Second State has developed another virtual machine to run server-side applications “safer and 10x faster than Docker”, called SSVM. What is particularly interesting in the SSVM runtime is why and how it added and optimized support for WebAssembly and WASI: direct access to hardware to provide Artificial Intelligence and machine learning “as a service in Node.js, written in Rust, over the Web”. Typical applications, running up to 25 times faster than equivalent Python code, include recognition of images and other patterns.

The SSVM toolchain can be used also to create Wasm modules for Deno. This is a Rust runtime for JavaScript and TypeScript created to address the “10 things the creator of Node.js regrets about it”, and supports WASI for Wasm modules that need to access system resources.
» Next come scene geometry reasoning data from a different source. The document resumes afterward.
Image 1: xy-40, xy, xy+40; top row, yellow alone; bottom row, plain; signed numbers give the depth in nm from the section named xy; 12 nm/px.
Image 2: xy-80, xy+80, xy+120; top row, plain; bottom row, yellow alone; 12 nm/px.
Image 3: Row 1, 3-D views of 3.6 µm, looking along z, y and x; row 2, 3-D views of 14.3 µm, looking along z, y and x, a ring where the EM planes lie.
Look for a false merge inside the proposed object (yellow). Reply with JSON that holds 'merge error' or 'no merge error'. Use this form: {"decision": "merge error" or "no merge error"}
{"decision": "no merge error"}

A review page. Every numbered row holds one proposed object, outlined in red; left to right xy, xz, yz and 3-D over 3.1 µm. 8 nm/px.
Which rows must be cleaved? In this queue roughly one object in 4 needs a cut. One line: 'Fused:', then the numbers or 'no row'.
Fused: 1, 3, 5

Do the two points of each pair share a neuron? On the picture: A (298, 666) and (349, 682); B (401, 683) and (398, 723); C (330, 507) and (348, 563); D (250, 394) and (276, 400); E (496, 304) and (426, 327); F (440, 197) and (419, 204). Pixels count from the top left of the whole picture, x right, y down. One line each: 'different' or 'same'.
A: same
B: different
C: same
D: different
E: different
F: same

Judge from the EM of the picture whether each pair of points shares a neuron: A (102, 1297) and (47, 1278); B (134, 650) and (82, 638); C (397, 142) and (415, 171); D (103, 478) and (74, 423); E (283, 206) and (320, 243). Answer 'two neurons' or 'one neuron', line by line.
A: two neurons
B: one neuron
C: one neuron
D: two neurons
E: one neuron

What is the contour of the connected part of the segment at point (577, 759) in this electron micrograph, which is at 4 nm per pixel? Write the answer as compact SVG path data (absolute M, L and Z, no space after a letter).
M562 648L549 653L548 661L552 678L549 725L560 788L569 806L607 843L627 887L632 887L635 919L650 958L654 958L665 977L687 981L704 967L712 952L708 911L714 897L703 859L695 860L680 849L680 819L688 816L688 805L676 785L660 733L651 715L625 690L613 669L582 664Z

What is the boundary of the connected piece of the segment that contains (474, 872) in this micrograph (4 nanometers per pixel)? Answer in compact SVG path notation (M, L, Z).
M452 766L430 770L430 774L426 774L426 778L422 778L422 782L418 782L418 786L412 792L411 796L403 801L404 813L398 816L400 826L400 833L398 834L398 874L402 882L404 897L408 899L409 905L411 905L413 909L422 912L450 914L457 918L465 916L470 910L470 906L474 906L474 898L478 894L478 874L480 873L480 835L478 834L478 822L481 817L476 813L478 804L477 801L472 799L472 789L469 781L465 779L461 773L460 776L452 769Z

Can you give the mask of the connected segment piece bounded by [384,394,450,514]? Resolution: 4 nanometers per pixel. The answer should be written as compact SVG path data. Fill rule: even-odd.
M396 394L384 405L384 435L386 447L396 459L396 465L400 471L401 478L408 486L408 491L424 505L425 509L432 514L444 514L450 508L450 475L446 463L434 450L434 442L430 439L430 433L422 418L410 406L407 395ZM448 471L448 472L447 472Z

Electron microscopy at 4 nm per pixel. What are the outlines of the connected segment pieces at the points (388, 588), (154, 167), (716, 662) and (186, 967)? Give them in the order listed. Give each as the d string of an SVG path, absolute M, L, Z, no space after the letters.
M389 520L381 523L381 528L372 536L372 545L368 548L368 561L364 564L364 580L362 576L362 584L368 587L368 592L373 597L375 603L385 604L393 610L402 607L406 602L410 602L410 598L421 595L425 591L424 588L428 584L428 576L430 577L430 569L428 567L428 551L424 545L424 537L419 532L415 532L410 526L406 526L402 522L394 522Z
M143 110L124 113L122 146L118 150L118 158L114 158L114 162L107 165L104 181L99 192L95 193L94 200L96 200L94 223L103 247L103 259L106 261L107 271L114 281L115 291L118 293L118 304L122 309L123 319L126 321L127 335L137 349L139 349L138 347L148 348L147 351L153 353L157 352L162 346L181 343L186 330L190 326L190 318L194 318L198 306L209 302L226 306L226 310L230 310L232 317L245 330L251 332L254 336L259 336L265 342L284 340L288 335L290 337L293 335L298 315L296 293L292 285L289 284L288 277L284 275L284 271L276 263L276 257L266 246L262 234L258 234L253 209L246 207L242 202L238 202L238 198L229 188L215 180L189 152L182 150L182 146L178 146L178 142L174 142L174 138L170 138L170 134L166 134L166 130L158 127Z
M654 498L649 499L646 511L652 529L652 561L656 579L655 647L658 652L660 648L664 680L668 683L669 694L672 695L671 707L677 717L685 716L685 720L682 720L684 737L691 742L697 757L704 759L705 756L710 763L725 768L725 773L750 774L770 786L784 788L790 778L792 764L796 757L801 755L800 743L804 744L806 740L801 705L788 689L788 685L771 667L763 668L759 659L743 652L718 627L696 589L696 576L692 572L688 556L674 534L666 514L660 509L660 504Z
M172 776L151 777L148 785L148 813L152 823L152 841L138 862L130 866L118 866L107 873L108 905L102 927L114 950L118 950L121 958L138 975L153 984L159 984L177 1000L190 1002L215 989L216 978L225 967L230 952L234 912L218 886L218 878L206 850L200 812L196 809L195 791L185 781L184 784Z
WASI gaming and more, right at the cloud edge

Fastly, an edge cloud platform provider, has developed and then released as Open Source its own WebAssembly compiler and runtime, called Lucet. Fastly created this tool specifically to support faster and safer execution of the code that its customers write in any language, for the several use cases of the Fastly platform. To show the capabilities of Wasm and WASI in edge computing, a Fastly engineer recently announced that he has ported the Doom first-person shooter game to run on Fastly’s edge cloud.

WebAssembly and containers? What’s the difference?

Using WASI and the already mentioned Wasmtime, it is possible both to run Wasm modules from .NET Core Applications, and to generate modules in the same format from .NET’s Roslyn compiler. Even more interesting are Microsoft’s Krustlets, that is “Kubernetes Rust kubelets”. These are a way to orchestrate and run WebAssembly “workloads” alongside standard containers, with Kubernetes. In other words Wasm and WASI can already enable the orchestration, with standard systems like Kubernetes, of thousands of generic applications, each isolated at least like with traditional containers – and side by side with them if needed – but with much smaller overhead.

A WASI-driven Internet of Things

The possibility to execute the same binary format on extremely efficient virtual machines that run on many different platforms means even more than it may seem at first sight, because:

“a WASI-enabled JavaScript runtime and simple firmware may keep a device’s software in sync with a cloud-hosted or locally hosted repository”.

In case you haven’t noticed, procedures like that may make automatic testing and deployment of new firmware or software for IoT, or any remote device, really, much easier and reliable than they are today. If a remote device can run WebAssembly bytecode, any developer may reliably write and test new software for it, simply using “basic simulators with digital twins” of that device, as discussed here. Isn’t WASI… interesting?